HMRC has announced a major shift in tax procedures, exempting high earners with PAYE income exceeding £150,000 from self-assessment tax returns starting in the 2024/25 tax year.
This change, following the recent threshold increase from £100,000 to £150,000 for 2023/24, is expected to benefit approximately 338,000 taxpayers.
While this move appears to streamline the process, caution is advised. Individuals with additional income, such as dividends, savings interest or rental income, are still obligated to file self-assessment returns.
Furthermore, the Association of Taxation Technicians (ATT) has raised concerns about the reduction in tax returns, potentially increasing penalties and straining HMRC’s customer service.

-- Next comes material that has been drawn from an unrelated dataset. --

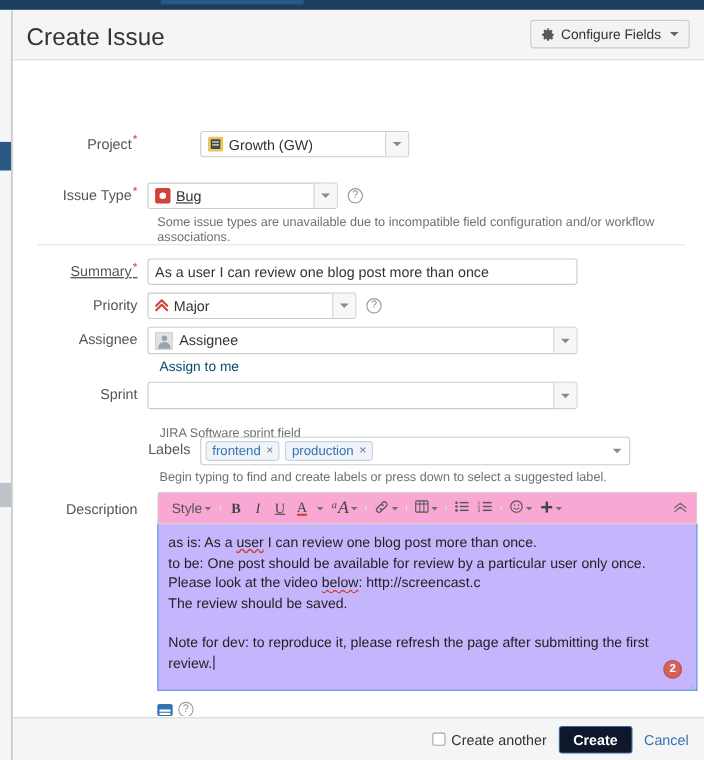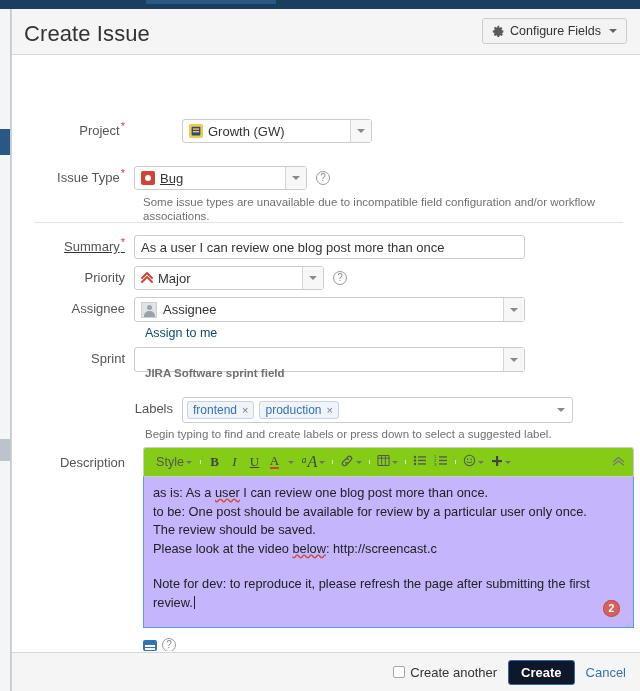"JIRA Software sprint field" div.desc-text { font-weight: bold -> none; top: 311px -> 332px }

Jon Stride, vice chair of the ATT technical steering group, said:
“From April, if you have dividend income of more than £500, you will have tax to pay on that income if you’re an employee earning more than the personal allowance.

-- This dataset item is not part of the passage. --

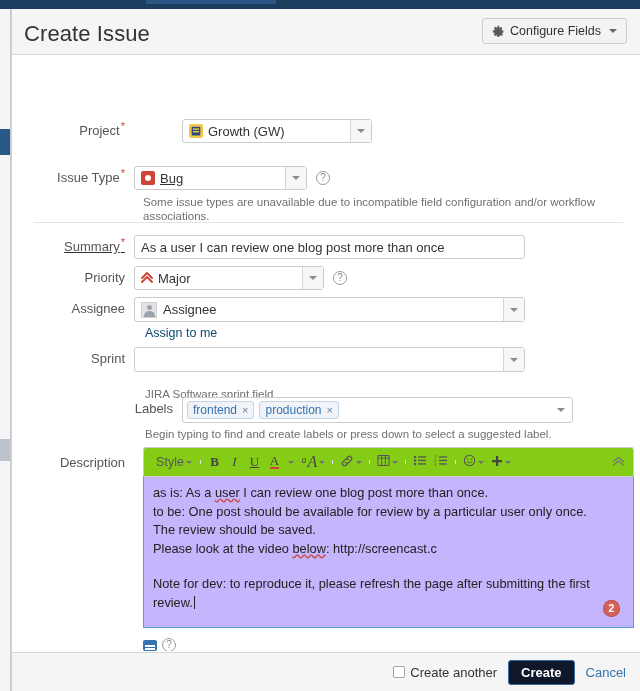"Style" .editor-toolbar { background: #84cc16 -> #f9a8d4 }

“Holding a few shares here and there is not unusual, and dividend information is not readily available to HMRC, so taxpayers will need to remember to contact HMRC to declare this type of additional income and arrange to pay tax on it.”
Stride also warned: “In a time of high-interest rates, plenty of employees could find themselves with tax to pay on their savings. At current interest rates, savings of £10,000 which aren’t held in an ISA could easily give rise to a tax liability for a higher rate taxpayer.”
Changes to the dividend allowance also open up risks of tax liability.
ATT said that reducing tax returns would not benefit HMRC, and if anything, it would put more pressure on HMRC’s already stretched customer service staff.
Amend your PAYE codes
PAYE codes can be amended to ensure tax codes are correct, but this requires interaction with HMRC, defeating the goal of reducing calls to HMRC.
Stride voiced concern at the lack of consultation:
“As was the case with the rule change on self-assessment announced in June, there was no consultation of these proposals. We worry the changes may have been introduced primarily as a cost-saving measure without consideration of the wider impacts.”